Gulshan Hajara Banu, the CEO & Founder at PestKeen, told Lifewire in an email that potential users of the new gadget should keep in mind that the results can vary depending on several factors, including the level of mosquito activity in a given area and the individual user's level of exposure. 

"It's important to note that it should still be used in conjunction with other protective measures, such as wearing long sleeves and pants and using mosquito nets, to ensure maximum protection," Banu added.

Kline said that the effectiveness of traditional chemical repellents depends on the user. He said that the device was developed with soldiers in mind. 

"Often deployed soldiers do not like to use the traditional topical skin repellents that are made available to them," he added. "Many do not like the smell or feel of these chemicals. Though available for them to use, compliance is an issue. Spatial repellents, we hope, will protect one or a group of deployed soldiers with minimal participation and compliance by them."  

Someone outside spraying mosquito repellant on their arm.

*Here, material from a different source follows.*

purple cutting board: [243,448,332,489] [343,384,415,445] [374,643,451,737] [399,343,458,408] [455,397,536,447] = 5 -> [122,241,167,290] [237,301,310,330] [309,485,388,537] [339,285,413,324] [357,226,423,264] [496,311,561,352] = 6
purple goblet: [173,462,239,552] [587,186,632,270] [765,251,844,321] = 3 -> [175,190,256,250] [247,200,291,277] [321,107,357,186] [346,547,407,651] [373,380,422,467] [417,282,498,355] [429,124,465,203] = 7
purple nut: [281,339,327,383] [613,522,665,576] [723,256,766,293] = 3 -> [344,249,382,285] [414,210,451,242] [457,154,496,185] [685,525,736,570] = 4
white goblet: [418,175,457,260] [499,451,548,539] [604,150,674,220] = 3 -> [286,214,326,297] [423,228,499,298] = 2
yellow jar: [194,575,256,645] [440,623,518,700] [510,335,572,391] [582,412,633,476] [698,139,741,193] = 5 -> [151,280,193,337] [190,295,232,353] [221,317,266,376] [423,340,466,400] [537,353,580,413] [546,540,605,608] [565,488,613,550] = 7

Zbynek Pospisil / Getty Images

Kline said his team has just begun evaluating the new device against ticks. "In this case, they are either attached to the bootlaces of our hiking boots or a cuff placed at the interface of our pants and boots," he added. 

More Help on the Way

Scientists from the Martin Luther University Halle-Wittenberg (MLU) recently developed another new type of wearable insect-repellent delivery device. Using a 3D printer, the active ingredient is first 'encapsulated' and formed into the desired shape, such as a ring, which can then be worn and releases an agent designed to repel mosquitoes for a long time.

The researchers developed their prototypes using IR3535, an insect repellent developed by MERCK. "Mosquito sprays containing IR3535 are very gentle on the skin and have been used worldwide for many years. That's why we've been using the agent for our experiments," said Professor René Androsch from the MLU in the news release. It is usually applied as a spray or lotion and offers several hours of protection. However, Androsch and his team are looking for ways to release the agent over a much longer period, such as by encapsulating it in a wearable ring or bracelet.

Ultimately, the choice of which anti-mosquito device to use will come down to individual preferences and needs, Banu said. "The University of Florida's device is certainly an exciting development in the field of anti-mosquito technology and has the potential to provide highly effective protection against mosquitos," she added.